The rise and fall of the shopping mall

In HK, there are some people who are anti-mall. They think mall is the root of all capitalism evil, the source of social unjust. They should read what a mall really is before they complain.

Dec 19th 2007
From The Economist print edition

Birth, death and shopping

THE Southdale shopping centre in Minnesota has an atrium, a food court, fountains and acres of parking. Its shops include a Dairy Queen, a Victoria’s Secret and a purveyor of comic T-shirts. It may not seem like a landmark, as important to architectural history as the Louvre or New York’s Woolworth Building. But it is. “Ohmigod!” chimes a group of teenage girls, on learning that they are standing in the world’s first true shopping mall. “That is the coolest thing anybody has said to us all day.”In the past half century Southdale and its many imitators have transformed shopping habits, urban economies and teenage speech. America now has some 1,100 enclosed shopping malls, according to the International Council of Shopping Centres. Clones have appeared from Chennai to Martinique. Yet the mall’s story is far from triumphal. Invented by a European socialist who hated cars and came to deride his own creation, it has a murky future. While malls continue to multiply outside America, they are gradually dying in the country that pioneered them.

Southdale’s creator arrived in America as a refugee from Nazi-occupied Vienna. Victor Gruen was a Jewish bohemian who began to design shops for fellow immigrants in New York after failing in cabaret theatre. His work was admired partly for its uncluttered, modernist look, which seemed revolutionary in 1930s America. But Gruen’s secret was the way he used arcades and eye-level display cases to lure customers into stores almost against their will. As a critic complained, his shops were like mousetraps. A few years later the same would be said of his shopping malls.

PROMPT A: Rewrite the keypoint records, changing "pixel coordinates" to "image coordinates" wherever it occurs and keeping everything else the same. Leave the pictures out.
The passage and the records come from separate, unrelated sources.

SOURCE DATA:
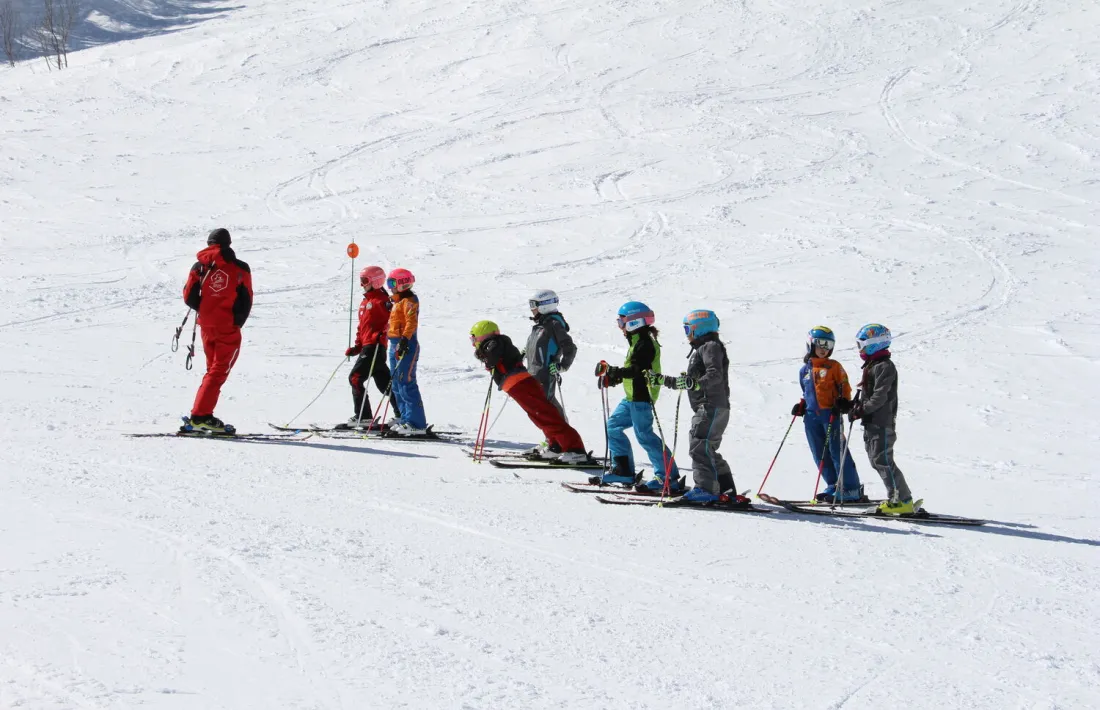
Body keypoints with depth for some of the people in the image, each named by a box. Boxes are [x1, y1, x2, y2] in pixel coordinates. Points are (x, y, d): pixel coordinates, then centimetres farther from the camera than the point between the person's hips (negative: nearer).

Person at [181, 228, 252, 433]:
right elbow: (246, 301, -1)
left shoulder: (200, 266, 5)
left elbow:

PROMPT B: Write the next part of the piece on the rise and fall of the shopping mall, picking up after its last sentence.

ANSWER A:
Body keypoints with depth for some of the people in the image, each named by a box. Boxes are [x1, y1, x2, y2] in image coordinates. Points are (x, y, d): image coordinates, then centimetres farther from the camera than the point between the person's hips (negative: nearer).

Person at [181, 228, 252, 433]:
right elbow: (246, 301, -1)
left shoulder: (200, 266, 5)
left elbow:

ANSWER B:
By the 1940s department stores were already moving to the suburbs. Some had begun to build adjacent strips of shops, which they filled with boutiques in an attempt to re-create urban shopping districts. In 1947 a shopping centre opened in Los Angeles featuring two department stores, a cluster of small shops and a large car park. It was, in effect, an outdoor shopping mall. Fine for balmy southern California, perhaps, but not for Minnesota’s harsh climate. Commissioned to build a shopping centre at Southdale in 1956, Gruen threw a roof over the structure and installed an air-conditioning system to keep the temperature at 75°F (24°C)—which a contemporary press release called “Eternal Spring”. The mall was born.

Gruen got an extraordinary number of things right first time. He built a sloping road around the perimeter of the mall, so that half of the shoppers entered on the ground floor and half on the first floor—something that became a standard feature of malls. Southdale’s balconies were low, so that shoppers could see the shops on the floor above or below them. The car park had animal signs to help shoppers remember the way back to their vehicles. It was as though Orville and Wilbur Wright had not just discovered powered flight but had built a plane with tray tables and a duty-free service.

Oddly, this most suburban American invention was supposed to evoke a European city centre. Hence Southdale’s density and its atrium, where shoppers were expected to sit and debate over cups of coffee, just as they do in the Piazza San Marco or the Place Dauphine. Gruen exiled cars, which he thought noisy and anti-social, to the outside of his mall. Most contemporary critics thought Gruen had succeeded in bringing urbanity to the suburbs. Southdale was “more like downtown than downtown itself”, claimed the Architectural Record. Another asserted, in a rare example of journalistic hyperbole that turned out to be absolutely right, that the indoor shopping mall was henceforth “part of the American way”.

As Jeffrey Hardwick explains in his excellent biography, Gruen did not believe his creation would take business away from downtown shopping districts. He saw it as an adjunct to them. If indoor shopping centres harmed any businesses, Gruen dearly hoped it would be the fast-food stands and tacky strip malls that were sprouting like weeds along main roads. Southdale’s first tenants shared this sanguine view. When it opened it was filled not with national chains but with second branches of downtown merchants.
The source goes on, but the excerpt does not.